I really thought that we were living life in a sort of carpe diem kind of way ... boy was I mistaken. Once you have been faced with the reality of mortality, your way of thinking, of living, changes dramatically (to say the least). Things that seemed all too important are but a thing of the past. We live each day as though there will be no tomorrow. Why though did it take Lauren getting cancer to make us realize that it really IS the little things?

Lauren had a rough couple of weeks following her last dose of Taxotere/Gemzar. She was neutropenic for almost a week with her white blood cell count dropping to zero. The mucositis, as she described it, was a very close second to the same mucositis she experienced with the Doxorubicin. The levels of toxicity seem to be greater with each round.
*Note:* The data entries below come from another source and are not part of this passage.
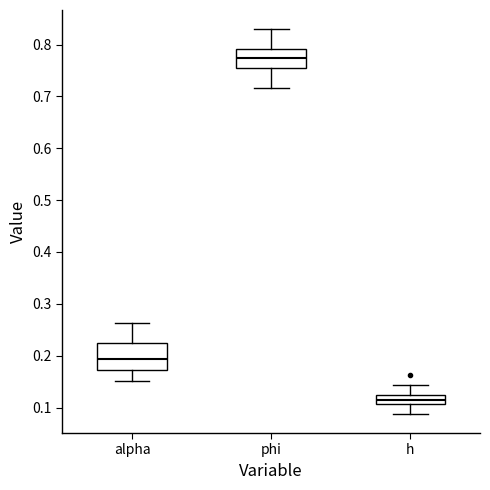

Which box has the lowest median line?

h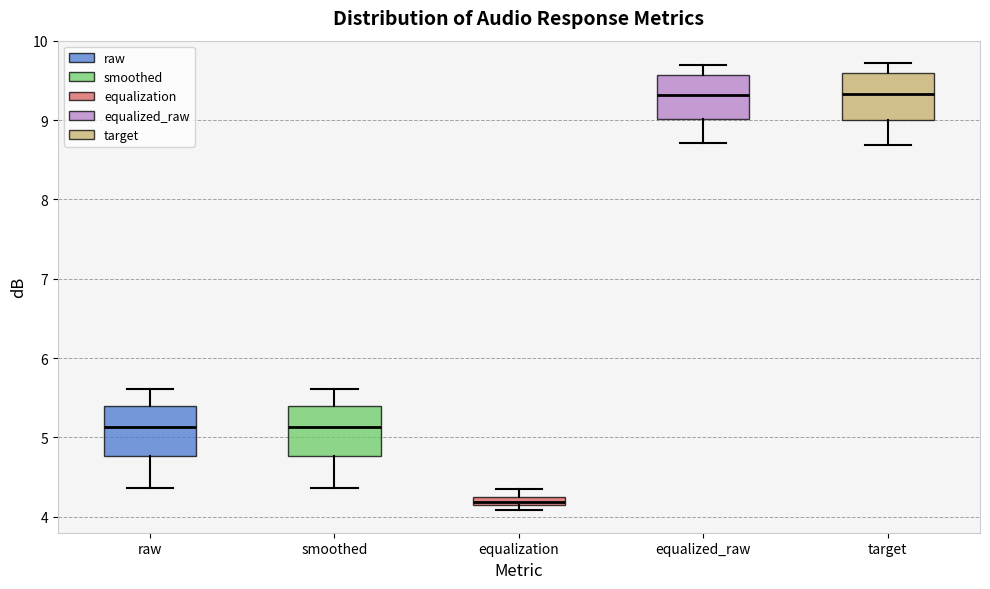

Where does the lower whisker of the box for smoothed end on the y-axis? The values are not printed on the chart, so give them approximately, as read against the axis.

4.4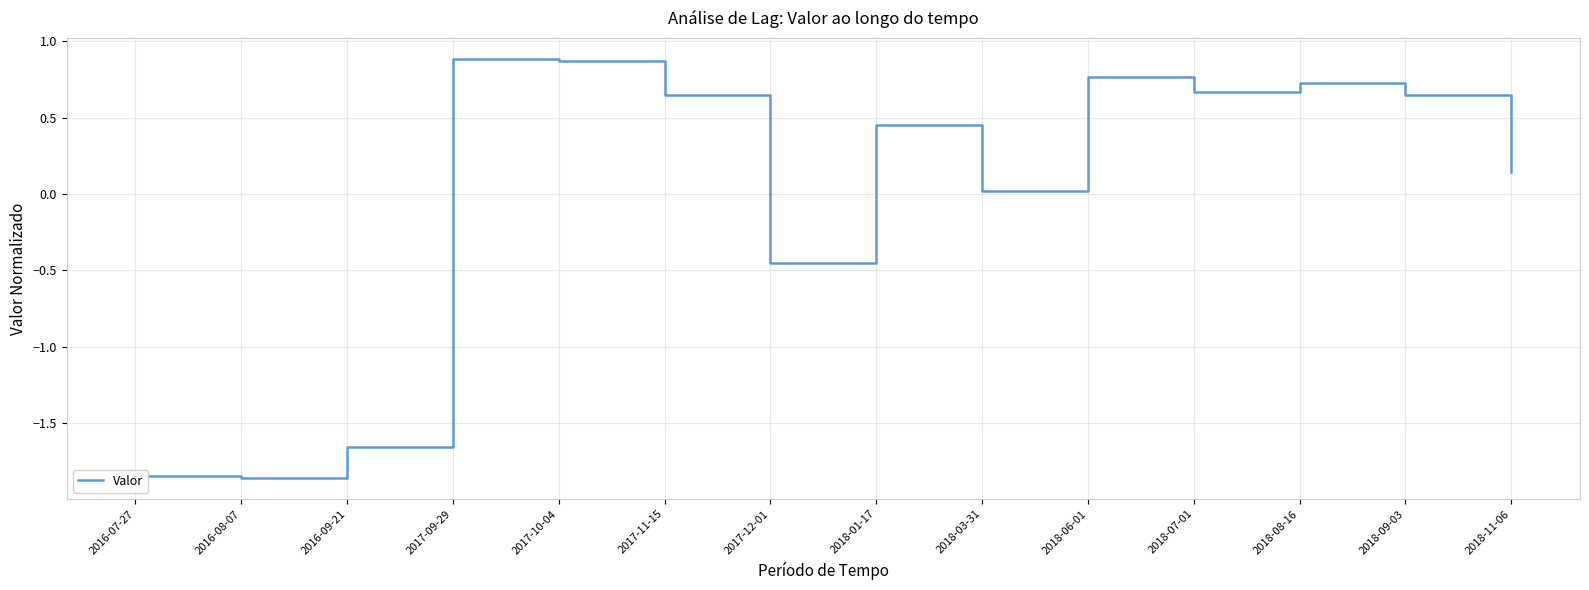

The chart shows a value of 0.7 at 2018-07-01. True or false?

True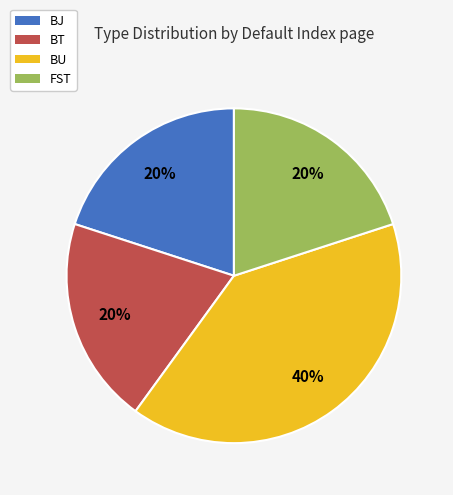

To the nearest percent, what is the difference between the largest and smallest slice percentages?

20%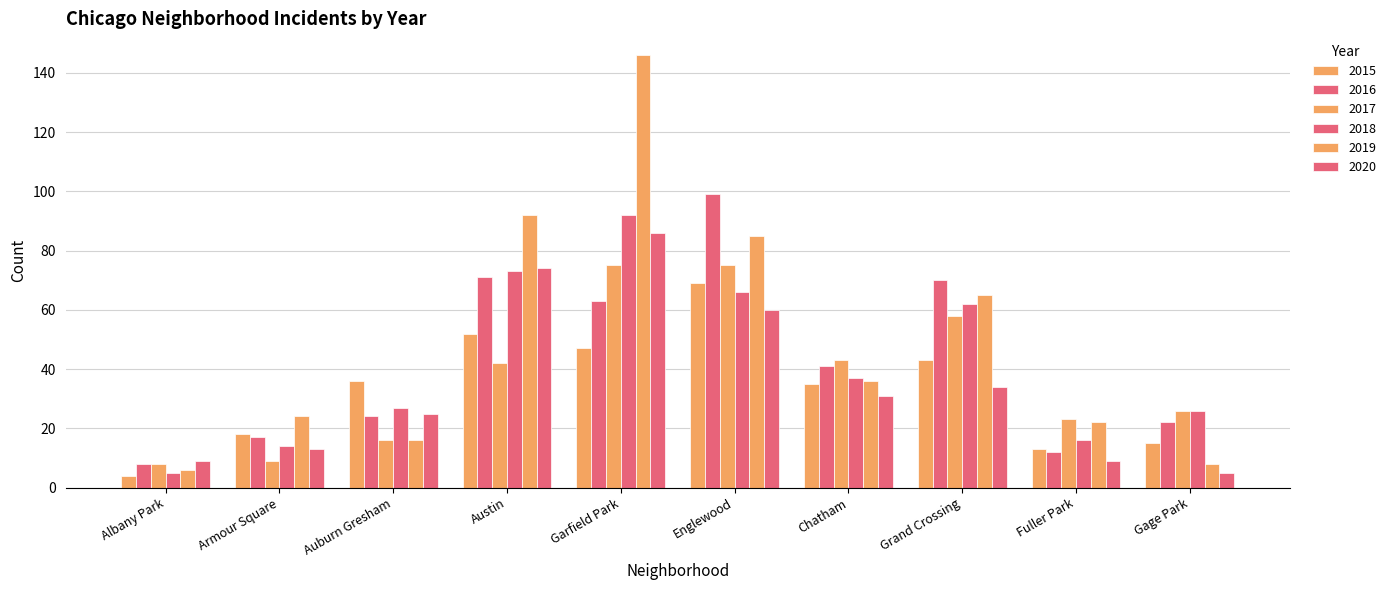

How many categories are shown in the chart?

10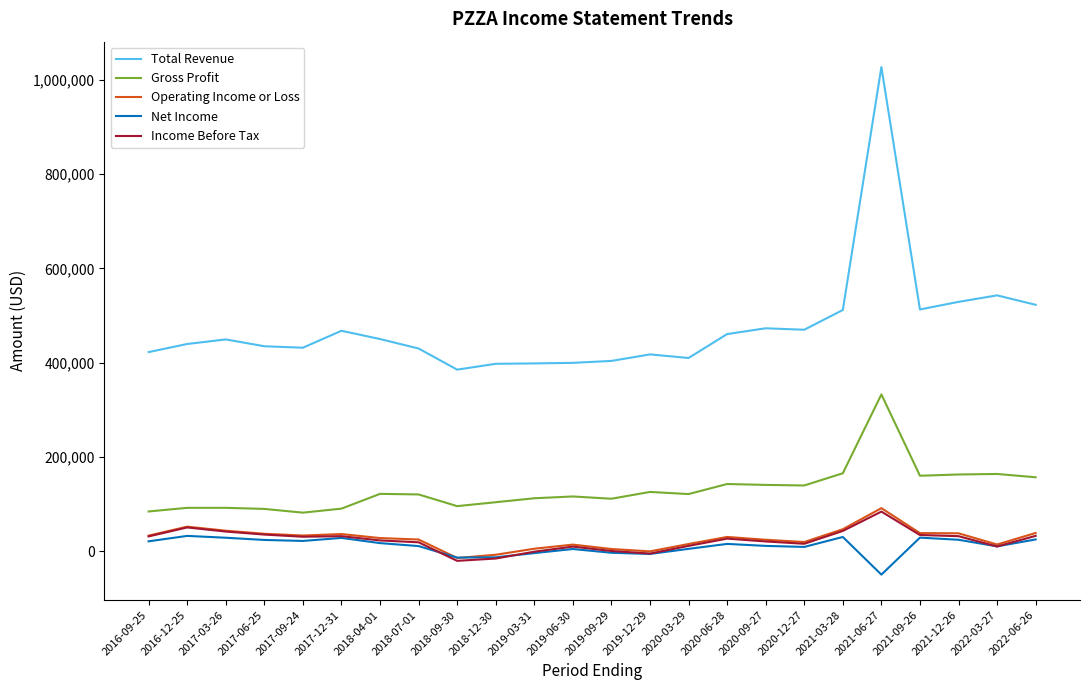

Which series has the largest total across all categories?

Total Revenue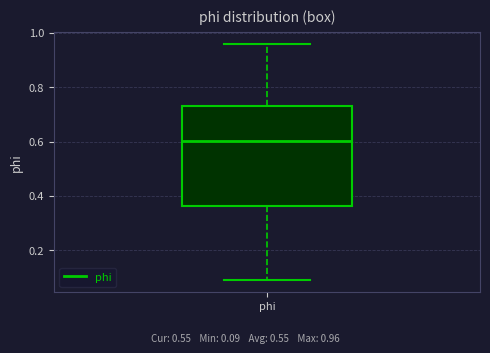

Read this box plot against the y-axis: the position of the median line, the range covered by the box, and the ends of both whiskers. The values are not printed on the chart, so give them approximately, as read against the axis.

median 0.60, box 0.36 to 0.74, whiskers 0.08 to 0.96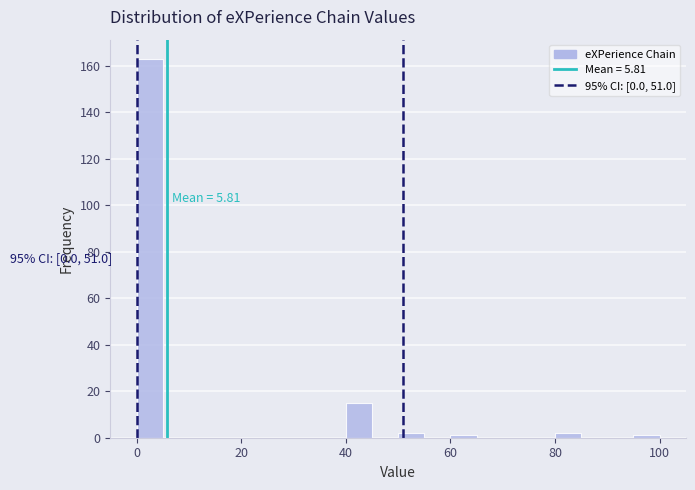

Around what value on the x-axis is the tallest bar? Give the approximate position of its centre, as read against the axis.

2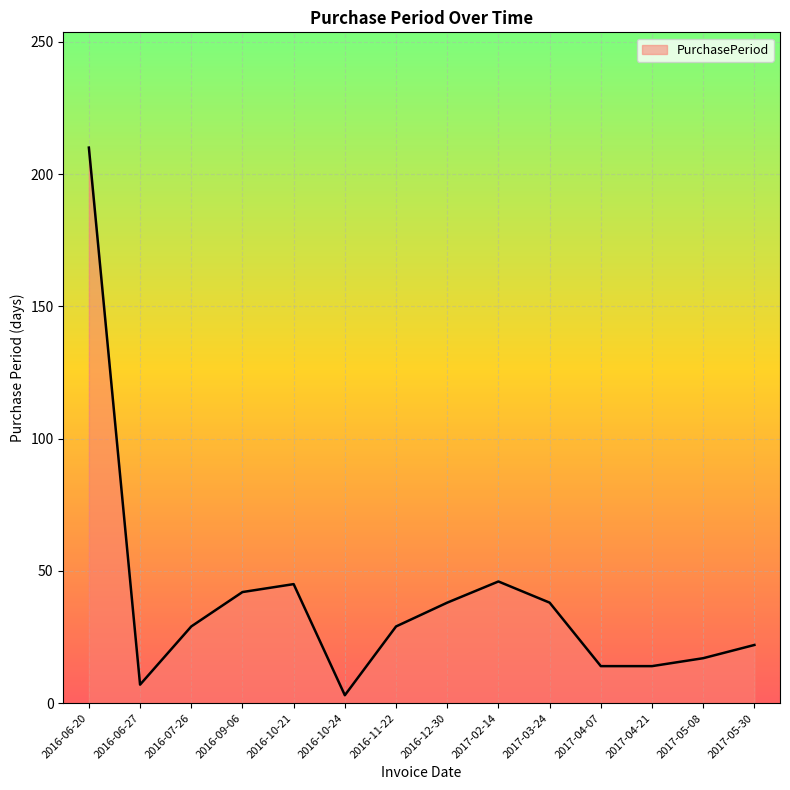

What is the greatest value displayed?

210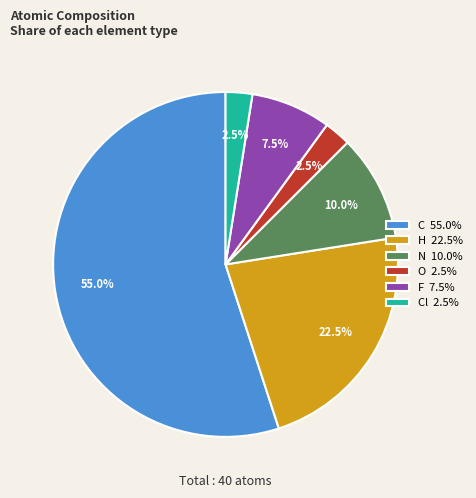

What is the ratio of the value at H 22.5% to the value at O 2.5%?

9.0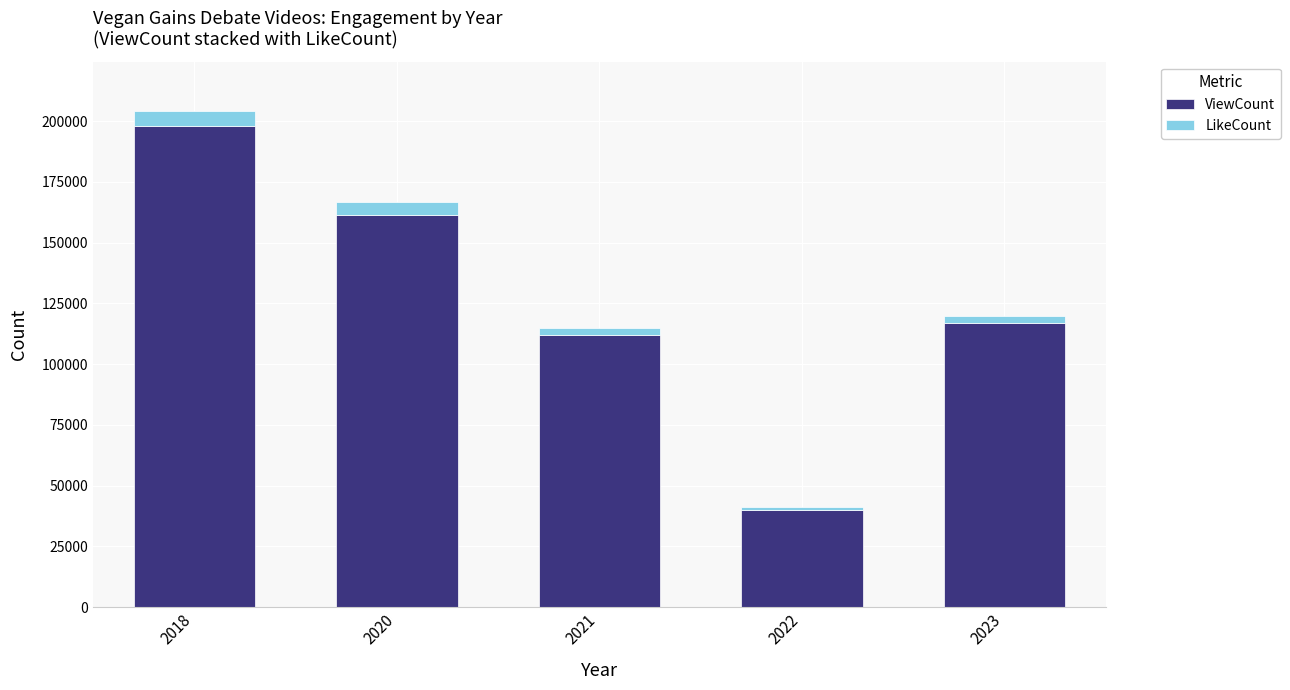

What is the highest value of the ViewCount series?

197934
She is still suffering from intense sensitivity in her fingertips and hands not to mention the neuropathy in her feet and lower legs has progressed to a point where it is almost impossible for her to walk five feet without some sort of assistance. And just to clarify, it is NOT the cancer that is causing these issues, it is the chemo drugs. Sad isn't it? We not only have to bring ourselves to the brink of death to kill the cancer, but have to endure a lifetime of complications not from the cancer, but from the very drugs we used to save our lives. If that isn't irony ...



The new Physical Therapist, Abby, has ordered Lauren a walker so that she isn't constantly bed-ridden and will be able to move around more freely with the help of said walker. She has also suggested that Lauren be fitted with AFO's (ankle-foot orthotics) to help with stability and balance. Hopefully, once Lauren has finished with chemo, the neuropathy causing her "foot-drop" will begin to wear off. I've watched it progressively get worse over the last month or so. This is something that could have been prevented, albeit a treatment plan sans chemotherapy. As though cancer hasn't taken enough away from Lauren already, I'll be damned if I let it take away her ability to walk.

Yesterday was day one of Lauren's last cycle for this protocol. Monday, the day after Mother's Day, will be day eight and the final dose. A PET scan will be ordered for late May, just in time for Lauren's 15th birthday. Yep, 15! I can't believe it either! Let's hope she has the BEST birthday present imaginable. Pray with me, light a candle or whatever you choose to do to bring hope and love to our family. Without you, family & friends, we would be so lonely. I know many have been touched by Lauren and her strength through this journey. She has always had that ability to leave a lasting impression.